Sem dúvida, o ciclo de “novidades” das lideranças “neo-reformistas” surgido na etapa anterior está se encerrando. Hoje evidenciam abertamente sua decadência como alternativa, em alguns casos disfarçada após bons resultados eleitorais. Nesse cenário, reacende-se o debate sobre como alcançar transformações radicais que possam resolver a situação a serviço da maioria trabalhadora.
No período pós-Segunda Guerra Mundial, uma série de fatores produziram uma excepcionalidade histórica: lideranças pequeno-burguesas e reformistas superaram seus próprios programas e, impulsionadas por circunstâncias concretas, avançaram mais do que pretendiam. Isso, no entanto, não substituiu a necessidade de construir ferramentas revolucionárias da classe trabalhadora independente. A própria evolução desses processos demonstrou em muitos casos as tragédias. Hoje, as circunstâncias concretas vão na direção oposta. O “neo-reformismo” mostrou-se incapaz, não só de produzir mudanças revolucionárias, indo além de seus objetivos, mas de cumprir seus próprios princípios. Sua evolução à direita ocorreu em muitos casos antes mesmo de chegarem ao governo.

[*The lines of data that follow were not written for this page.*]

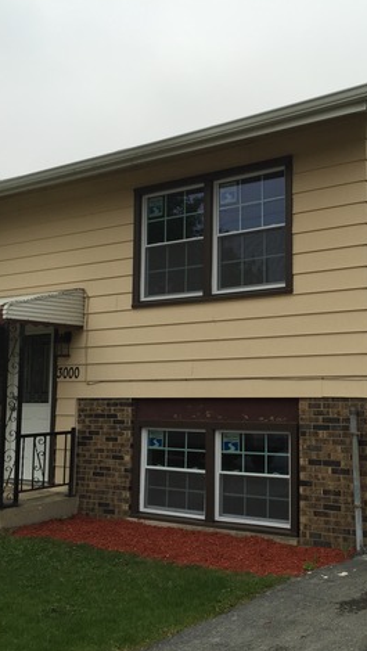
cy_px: 326
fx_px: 743
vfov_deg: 47.3
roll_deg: -0.7
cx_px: 273
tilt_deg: +5.8
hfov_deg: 27.4
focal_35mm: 43
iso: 32
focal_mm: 4.15
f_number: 2.2
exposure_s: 1/260
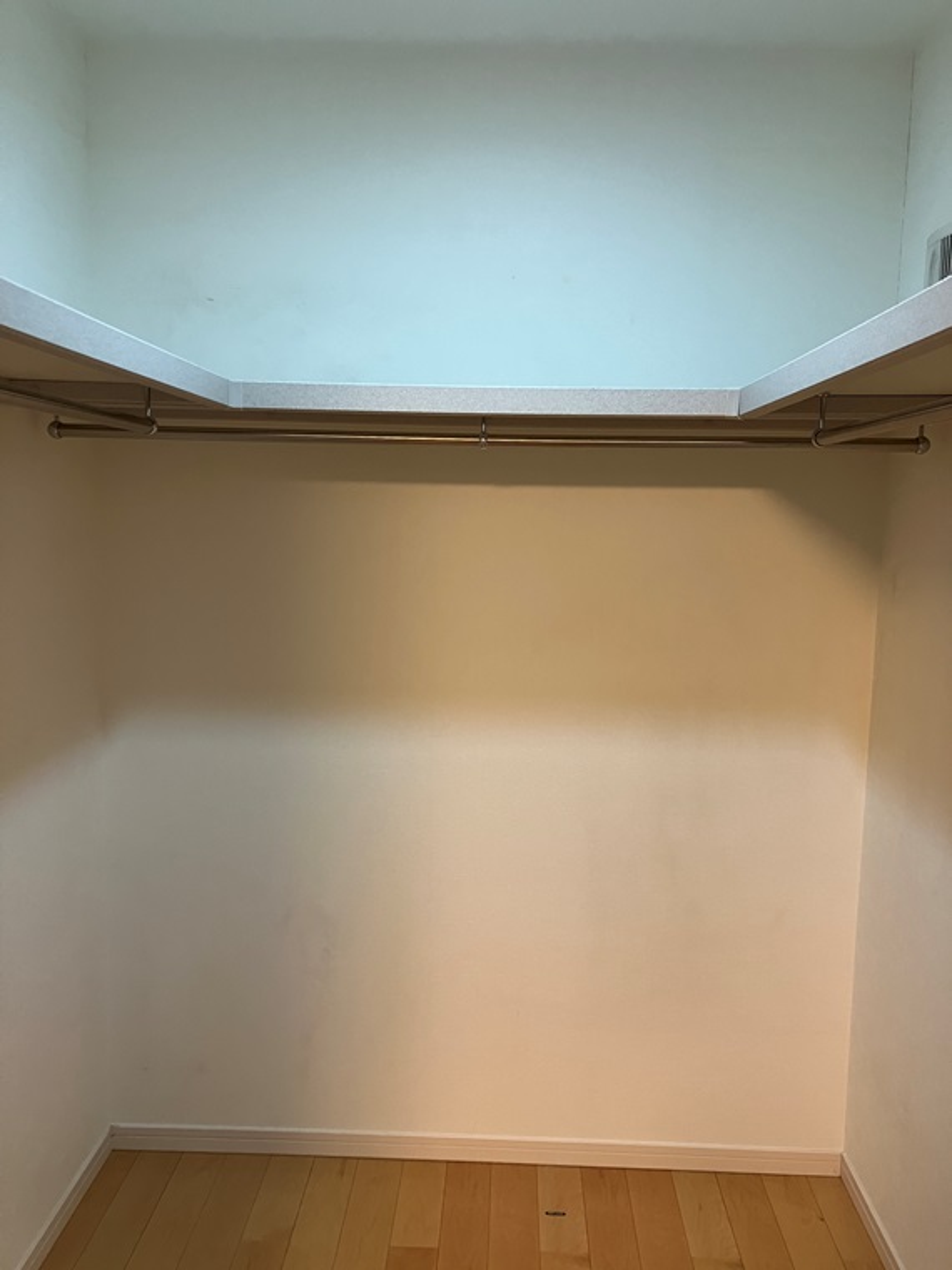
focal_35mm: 28
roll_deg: -1.5
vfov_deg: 63.4
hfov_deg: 49.7
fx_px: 1027
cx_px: 476
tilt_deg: -6.8
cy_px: 635
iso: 160
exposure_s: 1/50
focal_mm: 3.99
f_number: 1.8
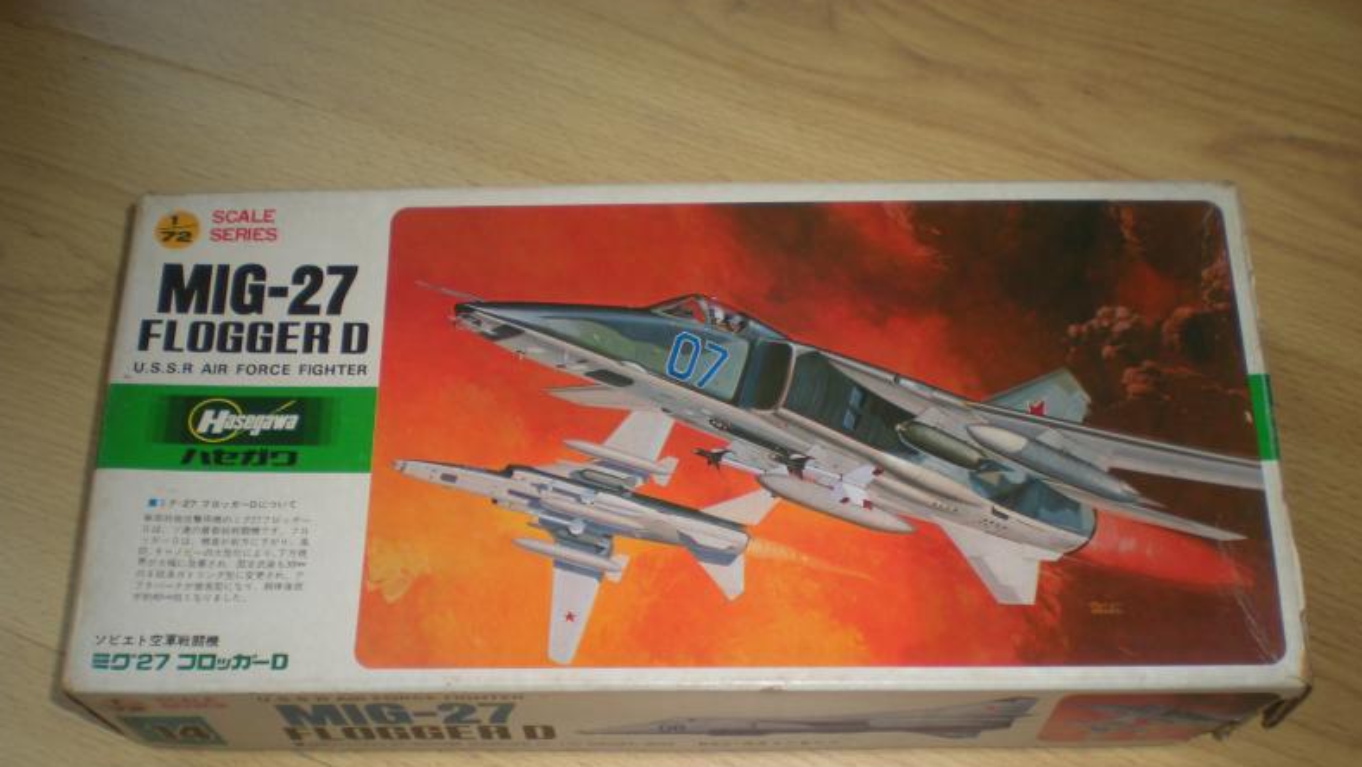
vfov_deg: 28.2
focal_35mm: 42
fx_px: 1517
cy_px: 504
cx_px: 677
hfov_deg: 48.4
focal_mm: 6.3
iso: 64
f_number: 3.1
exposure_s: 1/30
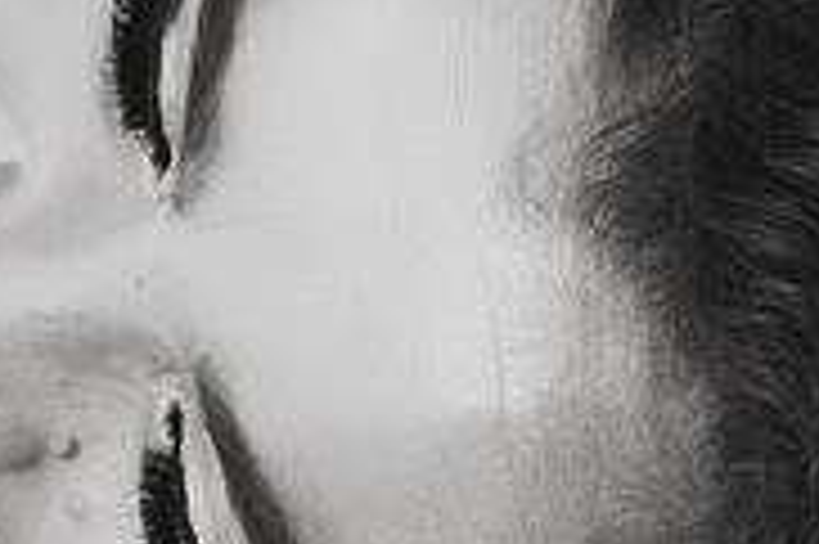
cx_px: -18
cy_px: 205
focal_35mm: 121
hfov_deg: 16.6
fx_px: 2750
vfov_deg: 11.3
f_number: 2.8
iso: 100
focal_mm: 38
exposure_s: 1/200
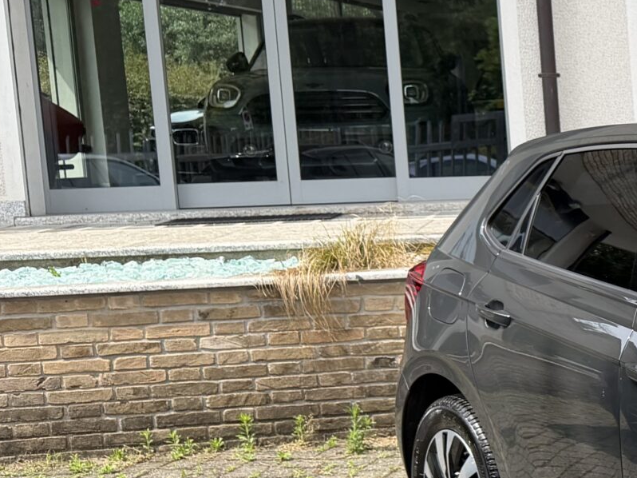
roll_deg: +1.9
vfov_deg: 19.1
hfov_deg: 21.2
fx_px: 1417
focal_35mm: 77
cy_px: 323
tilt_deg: -8.1
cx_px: 963
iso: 100
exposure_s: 1/2053
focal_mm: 6.76
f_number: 1.78
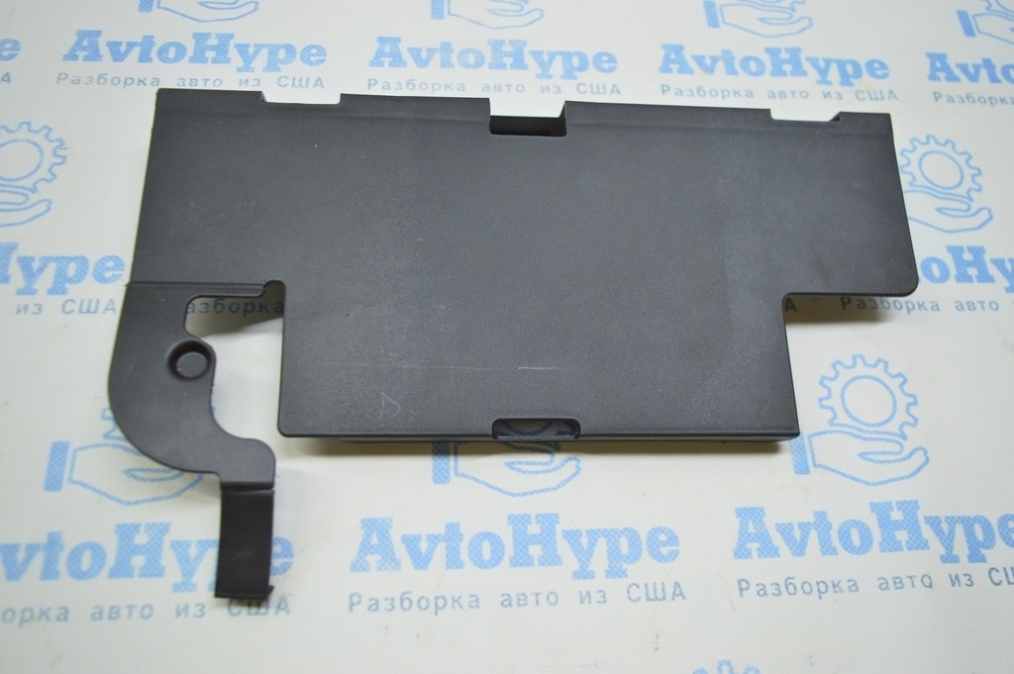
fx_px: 887
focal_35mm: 32
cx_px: 507
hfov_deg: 59.5
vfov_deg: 41.6
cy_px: 337
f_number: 3.8
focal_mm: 21
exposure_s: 1/60
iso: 400
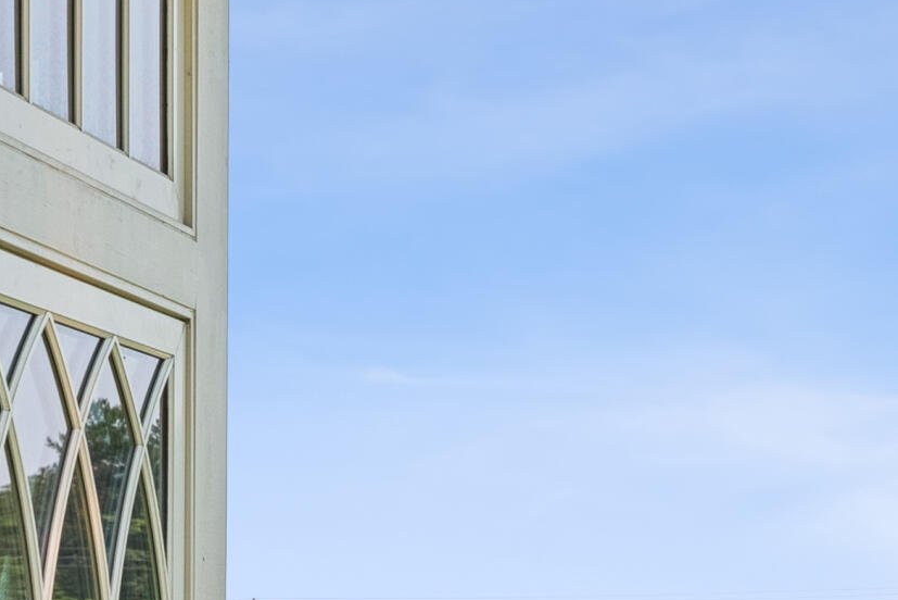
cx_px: 742
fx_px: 3169
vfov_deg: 10.7
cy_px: 678
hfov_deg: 16.0
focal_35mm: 127
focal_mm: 35
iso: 320
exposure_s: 1/1000
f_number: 7.1
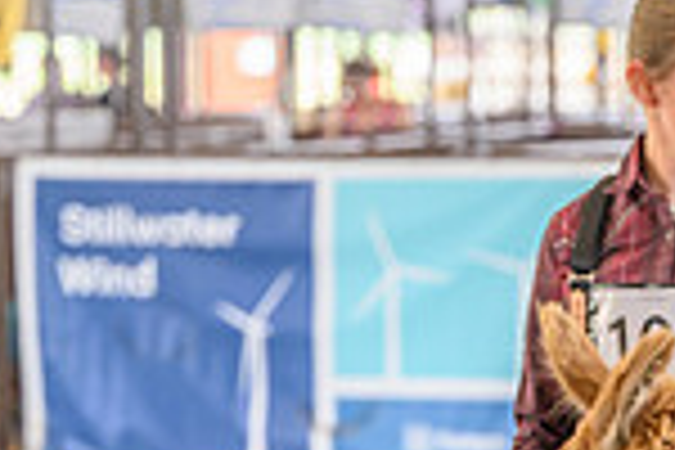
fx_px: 5081
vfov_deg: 5.0
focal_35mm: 271
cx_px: 765
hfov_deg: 7.5
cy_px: 668
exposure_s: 1/500
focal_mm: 70
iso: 800
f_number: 2.8
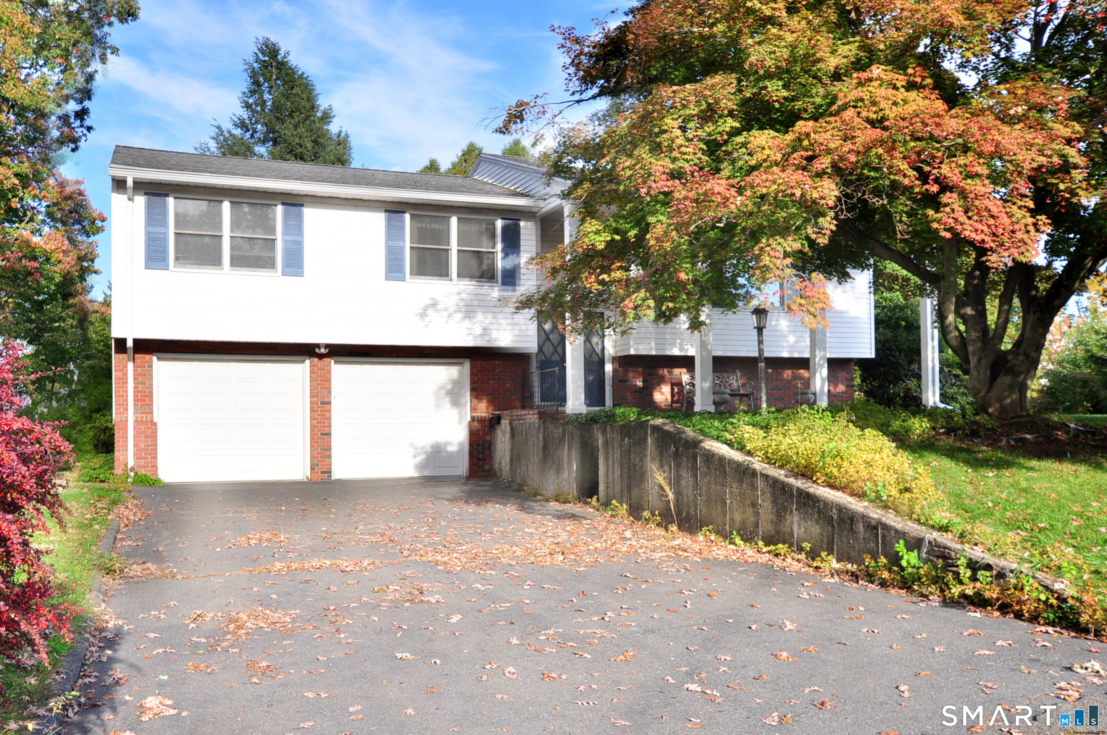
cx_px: 554
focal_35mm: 30
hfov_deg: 62.0
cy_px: 368
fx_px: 921
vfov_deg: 43.5
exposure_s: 1/160
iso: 320
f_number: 8
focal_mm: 20
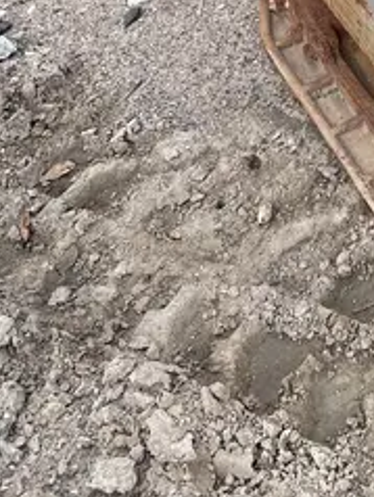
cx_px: 474
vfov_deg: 20.7
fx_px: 1150
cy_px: -256
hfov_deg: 17.4
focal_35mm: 80
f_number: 1.6
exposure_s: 1/903
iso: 32
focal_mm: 4.2
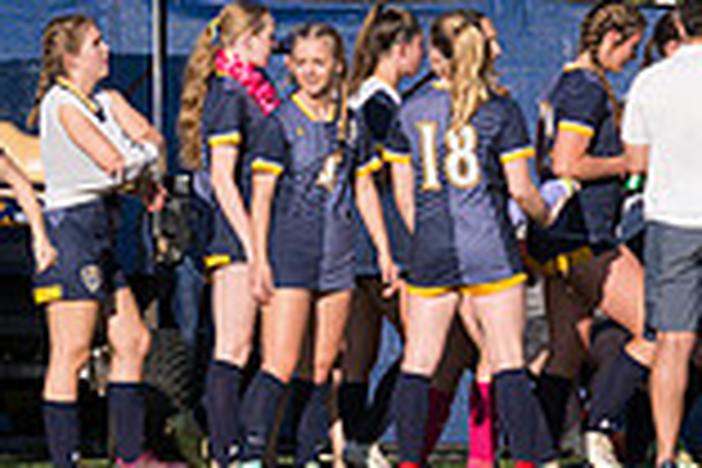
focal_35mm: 1113
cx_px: -148
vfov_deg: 1.2
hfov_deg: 1.9
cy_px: 220
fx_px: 21702
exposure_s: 1/1600
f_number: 5.6
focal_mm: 200
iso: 250
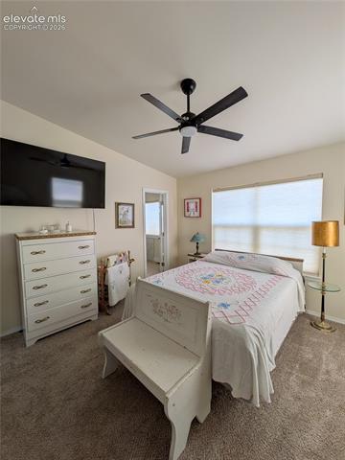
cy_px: 230
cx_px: 172
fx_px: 186
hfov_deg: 85.7
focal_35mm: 14
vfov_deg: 102.1
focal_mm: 1.85
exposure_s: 1/94.3
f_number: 2.2
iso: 52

Isso implica em dizer que não se deve ter uma política contra esses fenômenos, em muitos casos atuando neles? De maneira nenhuma. Ao contrário, afirmamos a necessidade de desenvolver políticas contra fenômenos desse tipo com base nas circunstâncias concretas da luta de classes. O que esta análise busca é marcar seus limites à luz da experiência vivida na última década, destacando o caráter transitório das táticas e destacando a necessidade estratégica de manutenção da independência política. Isso só é possível se desenvolvermos a construção de lideranças revolucionárias como fazemos hoje na Liga Internacional Socialista em cada um dos países e no mundo.
O sectarismo, que nega de antemão a tática necessária, e o oportunismo, que se adapta e se dilui nos fenômenos políticos que impactam o movimento de massas, têm se mostrado estéreis para contribuir com essa tarefa. O equilíbrio crítico das experiências é uma ferramenta fundamental de intervenção no presente e se expressa nas lutas por um polo da esquerda radical dentro do PSOL no Brasil, na luta por um bloco entre o fenômeno independente e a esquerda anticapitalista no Chile, ou nos esforços para construir organizações democráticas de base para construir a ação organizada da classe trabalhadora e da juventude na rebelião colombiana, apenas para citar alguns dos processos em andamento. Vivemos tempos históricos, as condições objetivas para provocar transformações revolucionárias na realidade estão mais do que maduras. Vamos redobrar os esforços para montar um instrumento político à altura. Conseguir isso é possível e necessário.